__Document text__
· · · · ·

How do we ensure our public spaces are inclusive, safe and sustainable?
This event celebrated the launch of an innovative collaboration between Macquarie University and the NSW government that addresses how our public spaces are planned, created, cared for and shared.
The Power of Public Spaces research project was launched in February 2023 in front of an audience of fellow academics, government and sector colleagues. An Australian Research Council-funded collaboration between researchers at Macquarie University’s School of Social Sciences and industry experts in the Cities Revitalisation and Place team at Transport for NSW, the project engages communities, academics and big thinkers on the changing role of public space in an Australian context. The launch presentation gave audiences the chance to delve into some of the multi-faceted issues the team will consider.
Bridging theory and practice
Then Minister for Infrastructure, Cities and Active Transport, the Hon. Rob Stokes opened the proceedings and spoke about the importance of shared public spaces in bringing communities together and the way our democracy is enhanced by providing and then nurturing these incredibly valuable gathering places for all our citizens.
Minister Stokes also spoke about the important role of research in breaking new ground and building evidence for a stronger sector. He highlighted the collaborative methodology the research will take; this design itself underscoring one of the hallmarks of successful and enduring public spaces.
The audience was then given a taster of things to come, with three “provocations” or short talks, designed to stimulate ideas and opinion on aspects of public space, it’s impact and its value.
Infrastructures of Care
Dr. Miriam Williams from Macquarie University opened these sessions by introducing the concept of care is an important focus of the grant research and speaking about Infrastructures of Care.

· · · · ·

__Items from a data source__
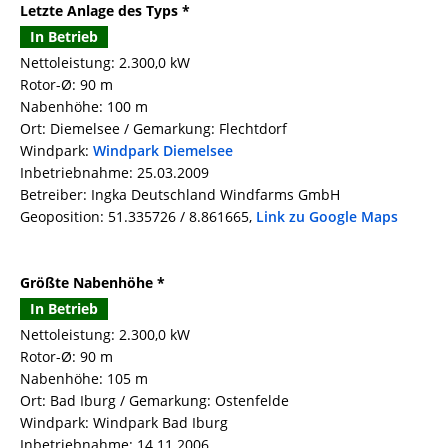
Letzte Anlage des Typs *
In Betrieb
Nettoleistung: 2.300,0 kW
Rotor-Ø: 90 m
Nabenhöhe: 100 m
Ort: Diemelsee / Gemarkung: Flechtdorf
Windpark:
Windpark Diemelsee
Inbetriebnahme: 25.03.2009
Betreiber: Ingka Deutschland Windfarms GmbH
Geoposition: 51.335726 / 8.861665,
Link zu Google Maps
Größte Nabenhöhe *
In Betrieb
Nettoleistung: 2.300,0 kW
Rotor-Ø: 90 m
Nabenhöhe: 105 m
Ort: Bad Iburg / Gemarkung: Ostenfelde
Windpark: Windpark Bad Iburg
Inbetriebnahme: 14.11.2006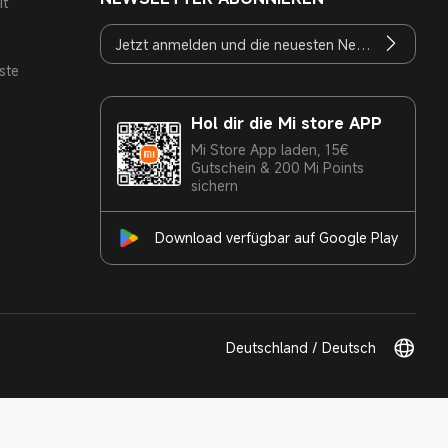
it
ste
Hol dir die Mi store APP
Mi Store App laden, 15€
Gutschein & 200 Mi Points
sichern
Download verfügbar auf Google Play
Deutschland / Deutsch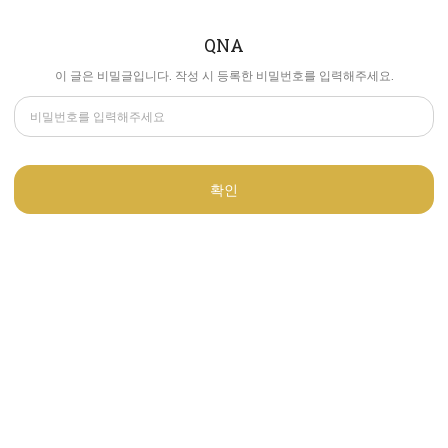
QNA
이 글은 비밀글입니다. 작성 시 등록한 비밀번호를 입력해주세요.
확인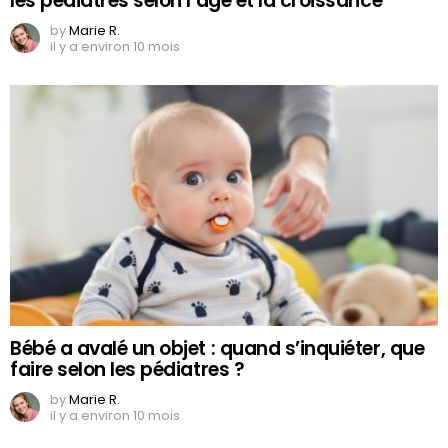
les pédiatres selon l’âge et la croissance
by
Marie R.
il y a environ 10 mois
Bébé a avalé un objet : quand s’inquiéter, que
faire selon les pédiatres ?
by
Marie R.
il y a environ 10 mois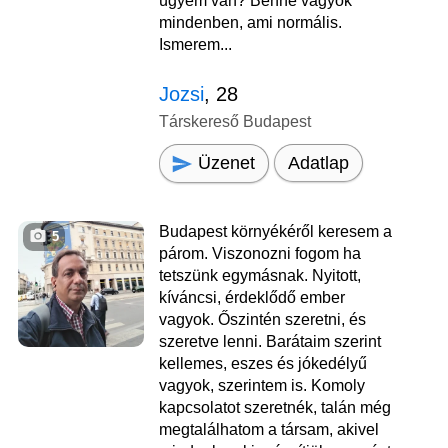
ügyem van? Benne vagyok
mindenben, ami normális.
Ismerem...
Jozsi
, 28
Társkereső Budapest
Üzenet
Adatlap
Budapest környékéről keresem a
5
párom. Viszonozni fogom ha
tetszünk egymásnak. Nyitott,
kíváncsi, érdeklődő ember
vagyok. Őszintén szeretni, és
szeretve lenni. Barátaim szerint
kellemes, eszes és jókedélyű
vagyok, szerintem is. Komoly
kapcsolatot szeretnék, talán még
megtalálhatom a társam, akivel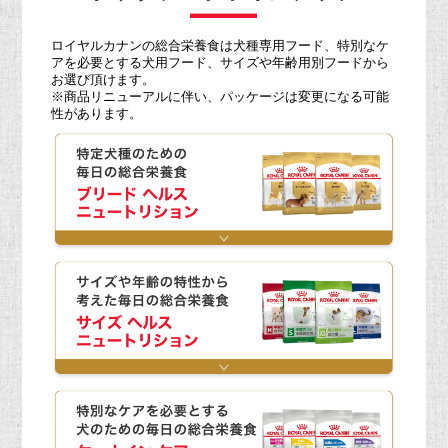
ロイヤルカナンの総合栄養食は犬種専用フード、特別なケ
アを必要とする犬用フード、サイズや年齢用別フードから
お選び頂けます。
※商品リニューアルに伴い、パッケージは変更になる可能
性があります。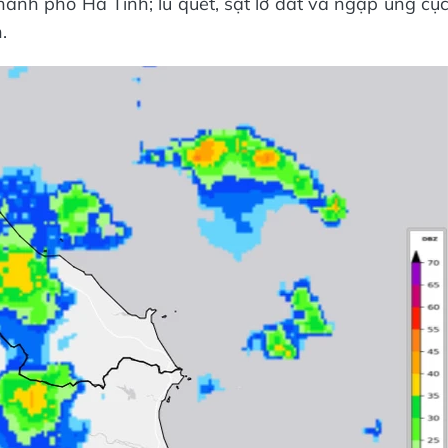
ành phố Hà Tĩnh; lũ quét, sạt lở đất và ngập úng cụ
.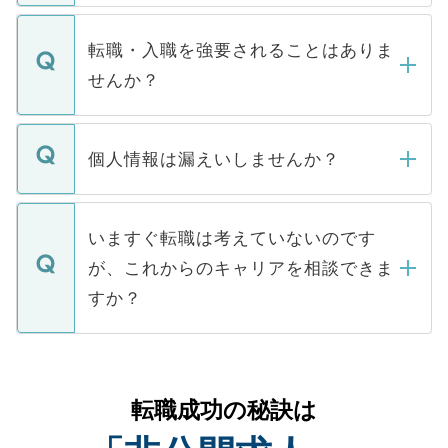
ます。通常、5営業日以内にはご連絡をせて
マイナビDOCTORで取り扱っている求人の
いただきますので、しばらくお待ちくださ
うち約3割は、Webサイトからご覧いただ
転職・入職を強要されることはありま
い。
けない「非公開求人」です。非公開求人は
せんか？
下記の理由によって、一般には公開してい
ません。
転職・入職を強要することは一切ありませ
ん。また、仮に応募先から内定をいただい
個人情報は漏えいしませんか？
■応募殺到を避けるため 人気のある医療機
たとしても、ご本人が納得しない限り、内
関を公にしてしまうと、応募が殺到する場
定を承諾する必要はありません。内定先へ
個人情報が漏えいすることはありませんの
合があります。 選考を効率よく行うため
の辞退の連絡はキャリアパートナーが行い
で、ご安心ください。当サイトからの登録
いますぐ転職は考えていないのです
に、医療機関が求める条件に合った人材の
ますので、ご安心ください。
などで収集したご登録者様の個人情報は、
が、これからのキャリアを相談できま
みを人材紹介会社に依頼するケースが増え
ご本人のキャリアアップおよび転職活動の
ています。
すか？
支援を目的に使用いたします。お預かりし
ているすべての個人データはご本人の許可
お気軽にご相談ください。先生専任のキャ
なく、医療機関側に開示したり、第三者に
リアパートナーが将来のご希望などをおう
提供することは一切ありません。また弊社
かがいして、現在の医療機関の状況や紹介
転職成功の秘訣は
は、個人情報の取り扱いについての厳密な
経験をまじえながら、適切なアドバイスを
管理基準を満たした事業者のみに付与され
させていただきます。すぐにご転職をされ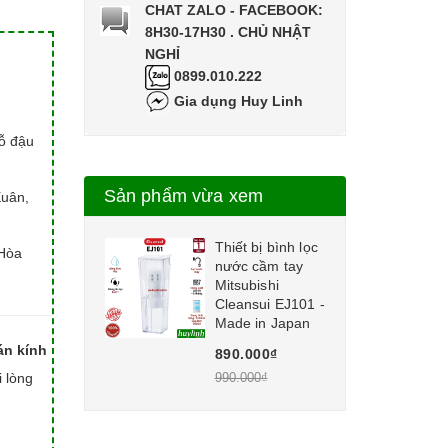
CHAT ZALO - FACEBOOK:
8H30-17H30 . CHỦ NHẬT
NGHỈ
0899.010.222
Gia dụng Huy Linh
hỗ đậu
Sản phẩm vừa xem
Xuân,
Thiết bị bình lọc
Hòa
nước cầm tay
Mitsubishi
Cleansui EJ101 -
Made in Japan
án kính
890.000₫
990.000₫
i lòng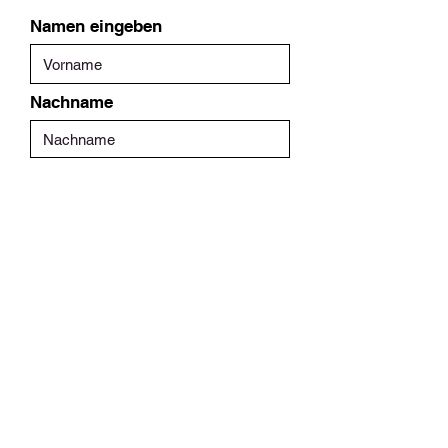
Namen eingeben
Nachname
E-Mail-Adresse eingeben
Adresse
Nachricht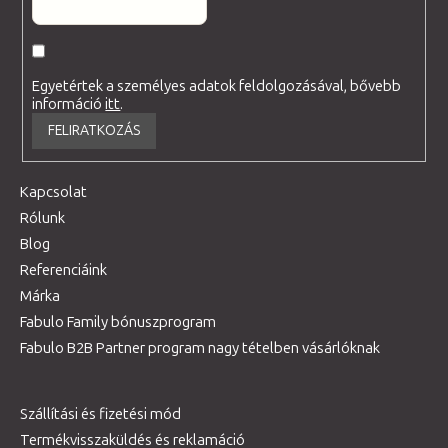
Egyetértek a személyes adatok feldolgozásával, bővebb
információ
itt
.
FELIRATKOZÁS
Kapcsolat
Rólunk
Blog
Referenciáink
Márka
Fabulo Family bónuszprogram
Fabulo B2B Partner program nagy tételben vásárlóknak
Szállítási és fizetési mód
Termékvisszaküldés és reklamáció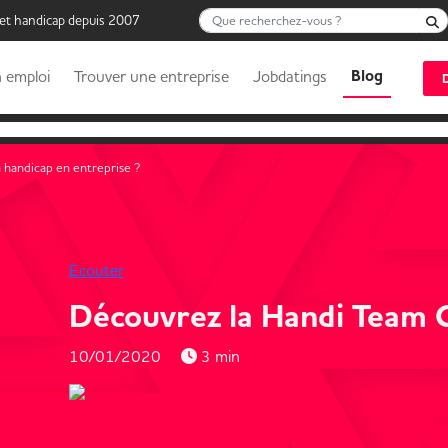
Que recherchez-vous ?
 et handicap depuis 2007
Blog
 emploi
Trouver une entreprise
Jobdatings
 handicap en entreprise ?
Ecouter
Découvrez la Handi Team C
10/01/2020
3 min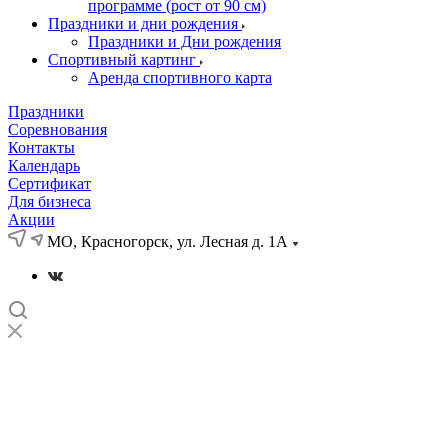
программе (рост от 90 см)
Праздники и дни рождения
Праздники и Дни рождения
Спортивный картинг
Аренда спортивного карта
Праздники
Соревнования
Контакты
Календарь
Сертификат
Для бизнеса
Акции
МО, Красногорск, ул. Лесная д. 1А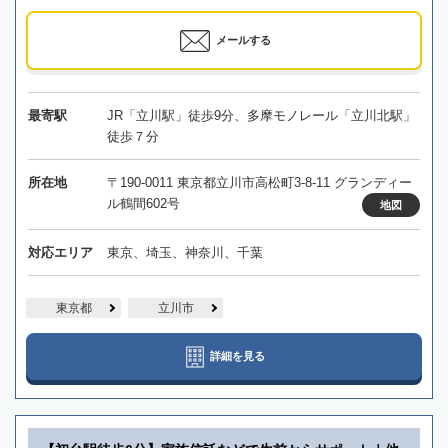
メールする
最寄駅
JR「立川駅」徒歩9分、多摩モノレール「立川北駅」
徒歩７分
所在地
〒190-0011 東京都立川市高松町3-8-11 グランディー
ル鶴間602号
地図
対応エリア
東京、埼玉、神奈川、千葉
東京都
立川市
詳細を見る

· · · · ·

__Required tasks__
a – Print the section of the public spaces launch text starting with "The audience was" and going on through "Infrastructures of Care.".
b – In the public spaces launch text, which team at Transport for NSW is a partner in the research project?
c – Carry the public spaces launch text forward from its last sentence.

__Answer list__
a –
The audience was then given a taster of things to come, with three “provocations” or short talks, designed to stimulate ideas and opinion on aspects of public space, it’s impact and its value.
Infrastructures of Care
Dr. Miriam Williams from Macquarie University opened these sessions by introducing the concept of care is an important focus of the grant research and speaking about Infrastructures of Care.

b – The Cities Revitalisation and Place team.

c –
She stated that there was nothing necessarily remarkable about care as an idea or an activity. It’s also hard work, it’s invisible and it is ongoing. To exist she says, quoting Maria Puig de la Bellacasa, “someone, somewhere, must be taking care”.
"This understanding of public space as a place of care, or as places that we care for, and which care for us, is central to thinking about public space as places central to wellbeing, gathering, connections, games, and festivals. Some people though, experience public space as exclusionary, or unsafe. "
Dr Miriam Williams
Miriam gave the example of Elle Davidson’s challenge in her 2021 TED talk on decolonising public space, to “consider the questions that first nation’s belonging and sovereignty pose to settler colonial frameworks; and then to re-imagine our public spaces to embody the concept of cultural safety through design, participation, and practice”.
So, in Australia, where public spaces are and always have been Country - Country that has nurtured and been nurtured by Aboriginal and Torres Strait Islander people for time immemorial - how can a focus on public spaces being care-full be useful as an approach for research and practice?
The public/private nexus
Professor Kurt Iverson invited the audience to consider the nature of publicly accessible places, which are privately owned and controlled. How might we embed a set of rights and responsibilities in public spaces? These thresholds between private and public all come with different sets of rules. These changing rules are felt unevenly across societal groups.
"If government cedes authority or ownership of public space as part of a development, we should not be ceding authority to determine the kind of ‘public-ness’ that takes hold and is made home in those places.”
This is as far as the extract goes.